Insurance agents made a good living, because almost everyone had life insurance. There was a dreadful stigma in being ‘buried by the parish.’ The poorest of families paid their funeral policies. Life insurance started as soon as a new baby was born, when parents would take out something called a ‘penny policy’. Agents made it their business to know about local newborns and would do their utmost to get the business ahead of other agents. An infant did well back then to survive to the age of two. There was a good chance a newborn would be needing a funeral.

I have wondered whether my ancestors, including the insurance agent, maltster, silk weaver, and the clergyman without the care of souls, enjoyed their work. Today I hear younger people telling me that they are waiting to find their passion. I suspect the words ‘passion’ and ‘meaningful work’ were not bandied around much in the 1800s.

We live in such fortunate times.

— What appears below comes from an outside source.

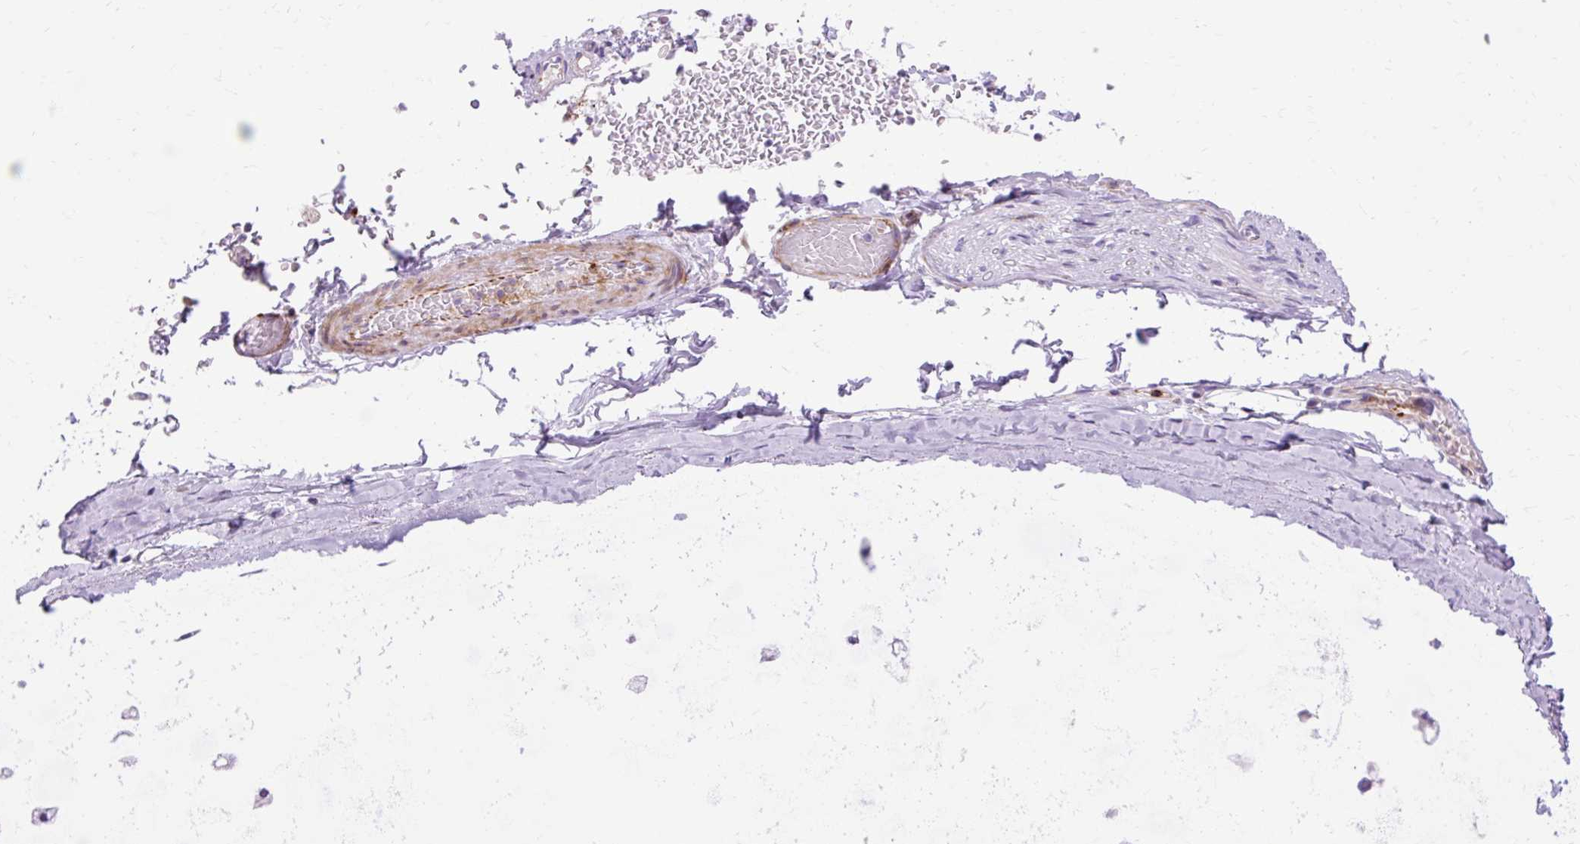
{"staining": {"intensity": "negative", "quantity": "none", "location": "none"}, "tissue": "soft tissue", "cell_type": "Chondrocytes", "image_type": "normal", "snomed": [{"axis": "morphology", "description": "Normal tissue, NOS"}, {"axis": "morphology", "description": "Degeneration, NOS"}, {"axis": "topography", "description": "Cartilage tissue"}, {"axis": "topography", "description": "Lung"}], "caption": "This is an IHC image of benign human soft tissue. There is no positivity in chondrocytes.", "gene": "CORO7", "patient": {"sex": "female", "age": 61}}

One of my grandmothers used to say, ‘you don’t know you’re born.’ I have searched her family tree – and she was right.

2 thoughts on “Have You Got Yourself an Occupation?”

  1. This gives such perspective.
    Interesting that a clergyman principal didn’t see his students as ‘souls to be cared for’? Maybe that duty was confined to the clergyman delivering the sermon.
    I am also amazed how poor families would put money aside for someone’s funeral rather than spend it on something they needed while alive!